Exercise
Everything from the line containing "navulbare biologische" to the last line of the data below should be copied word for word, and nothing else.
::: Records provided
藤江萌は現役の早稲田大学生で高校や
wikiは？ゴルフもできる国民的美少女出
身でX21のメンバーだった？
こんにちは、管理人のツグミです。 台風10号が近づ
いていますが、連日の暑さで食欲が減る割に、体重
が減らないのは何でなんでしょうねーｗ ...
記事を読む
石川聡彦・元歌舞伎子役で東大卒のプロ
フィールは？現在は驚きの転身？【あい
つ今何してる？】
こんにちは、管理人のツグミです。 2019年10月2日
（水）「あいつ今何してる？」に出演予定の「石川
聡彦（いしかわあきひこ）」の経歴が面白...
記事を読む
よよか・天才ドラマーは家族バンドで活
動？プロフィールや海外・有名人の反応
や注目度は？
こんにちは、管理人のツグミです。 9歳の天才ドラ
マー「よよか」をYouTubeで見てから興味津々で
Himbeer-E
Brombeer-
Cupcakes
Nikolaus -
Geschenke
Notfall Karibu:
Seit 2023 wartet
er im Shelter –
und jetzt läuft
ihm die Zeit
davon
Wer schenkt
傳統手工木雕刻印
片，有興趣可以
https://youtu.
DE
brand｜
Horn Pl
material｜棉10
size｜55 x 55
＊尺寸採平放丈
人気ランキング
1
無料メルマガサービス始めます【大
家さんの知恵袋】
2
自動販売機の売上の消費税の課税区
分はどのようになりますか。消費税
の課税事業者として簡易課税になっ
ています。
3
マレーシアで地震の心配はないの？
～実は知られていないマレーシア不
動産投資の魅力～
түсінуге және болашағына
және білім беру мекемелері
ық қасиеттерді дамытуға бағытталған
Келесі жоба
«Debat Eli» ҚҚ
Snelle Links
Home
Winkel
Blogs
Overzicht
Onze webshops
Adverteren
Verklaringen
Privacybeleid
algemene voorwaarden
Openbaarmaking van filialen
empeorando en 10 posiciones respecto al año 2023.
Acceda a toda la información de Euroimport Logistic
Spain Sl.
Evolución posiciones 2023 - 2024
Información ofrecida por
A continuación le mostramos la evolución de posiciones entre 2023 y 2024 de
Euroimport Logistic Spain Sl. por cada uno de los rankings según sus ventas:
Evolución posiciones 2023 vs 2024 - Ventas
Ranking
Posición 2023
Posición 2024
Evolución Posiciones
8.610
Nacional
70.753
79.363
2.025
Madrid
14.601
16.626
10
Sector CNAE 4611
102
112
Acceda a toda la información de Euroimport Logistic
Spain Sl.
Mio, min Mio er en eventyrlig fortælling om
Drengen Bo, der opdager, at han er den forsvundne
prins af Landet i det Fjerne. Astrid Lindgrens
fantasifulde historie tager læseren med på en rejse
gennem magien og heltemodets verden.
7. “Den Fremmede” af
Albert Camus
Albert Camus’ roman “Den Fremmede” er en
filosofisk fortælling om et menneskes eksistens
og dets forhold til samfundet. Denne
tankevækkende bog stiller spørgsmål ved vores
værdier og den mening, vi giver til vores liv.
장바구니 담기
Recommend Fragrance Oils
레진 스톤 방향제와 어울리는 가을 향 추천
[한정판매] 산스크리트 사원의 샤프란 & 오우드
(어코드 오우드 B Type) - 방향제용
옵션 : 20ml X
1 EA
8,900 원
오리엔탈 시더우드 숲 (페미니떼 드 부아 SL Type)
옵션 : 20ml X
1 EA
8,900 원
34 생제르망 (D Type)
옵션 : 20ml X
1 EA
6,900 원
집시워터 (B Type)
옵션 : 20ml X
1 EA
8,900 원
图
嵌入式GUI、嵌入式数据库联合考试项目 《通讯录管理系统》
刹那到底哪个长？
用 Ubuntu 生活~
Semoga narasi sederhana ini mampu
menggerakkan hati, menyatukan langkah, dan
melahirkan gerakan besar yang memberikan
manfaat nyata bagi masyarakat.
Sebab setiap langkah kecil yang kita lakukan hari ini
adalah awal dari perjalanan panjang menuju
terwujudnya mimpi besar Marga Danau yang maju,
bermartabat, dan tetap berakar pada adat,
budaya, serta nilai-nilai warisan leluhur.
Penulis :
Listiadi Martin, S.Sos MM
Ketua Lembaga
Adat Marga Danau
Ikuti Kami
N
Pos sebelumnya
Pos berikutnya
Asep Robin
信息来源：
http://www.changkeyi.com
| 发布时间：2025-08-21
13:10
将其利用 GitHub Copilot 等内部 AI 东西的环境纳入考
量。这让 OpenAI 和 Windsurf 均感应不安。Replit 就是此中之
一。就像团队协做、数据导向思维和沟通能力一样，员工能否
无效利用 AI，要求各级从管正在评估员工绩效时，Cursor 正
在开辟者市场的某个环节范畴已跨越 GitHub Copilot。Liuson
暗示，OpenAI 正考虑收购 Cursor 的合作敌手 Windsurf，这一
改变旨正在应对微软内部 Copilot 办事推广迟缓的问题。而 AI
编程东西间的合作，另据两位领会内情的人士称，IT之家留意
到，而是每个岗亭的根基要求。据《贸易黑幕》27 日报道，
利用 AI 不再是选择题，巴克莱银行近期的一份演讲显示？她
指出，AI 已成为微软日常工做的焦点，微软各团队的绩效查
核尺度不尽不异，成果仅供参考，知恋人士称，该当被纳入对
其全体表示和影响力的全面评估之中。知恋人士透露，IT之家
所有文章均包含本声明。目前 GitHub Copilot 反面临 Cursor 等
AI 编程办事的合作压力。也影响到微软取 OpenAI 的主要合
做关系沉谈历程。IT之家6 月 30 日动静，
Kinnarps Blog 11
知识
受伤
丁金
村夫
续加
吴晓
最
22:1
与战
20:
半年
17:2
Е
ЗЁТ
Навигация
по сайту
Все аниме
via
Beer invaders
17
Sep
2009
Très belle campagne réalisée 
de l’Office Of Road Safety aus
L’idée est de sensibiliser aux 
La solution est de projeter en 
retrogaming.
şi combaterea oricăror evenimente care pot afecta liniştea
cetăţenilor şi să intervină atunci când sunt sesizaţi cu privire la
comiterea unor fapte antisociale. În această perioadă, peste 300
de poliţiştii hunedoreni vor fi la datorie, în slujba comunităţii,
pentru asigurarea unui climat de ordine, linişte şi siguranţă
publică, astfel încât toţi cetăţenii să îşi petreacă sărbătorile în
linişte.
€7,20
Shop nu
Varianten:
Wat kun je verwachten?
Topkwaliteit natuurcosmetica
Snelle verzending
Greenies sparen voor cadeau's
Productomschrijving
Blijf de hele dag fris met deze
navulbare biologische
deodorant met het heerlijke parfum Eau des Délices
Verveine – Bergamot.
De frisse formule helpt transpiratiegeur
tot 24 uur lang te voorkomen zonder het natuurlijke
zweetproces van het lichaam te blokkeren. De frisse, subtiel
::::::
Solution to the problem
navulbare biologische
deodorant met het heerlijke parfum Eau des Délices
Verveine – Bergamot.
De frisse formule helpt transpiratiegeur
tot 24 uur lang te voorkomen zonder het natuurlijke
zweetproces van het lichaam te blokkeren. De frisse, subtiel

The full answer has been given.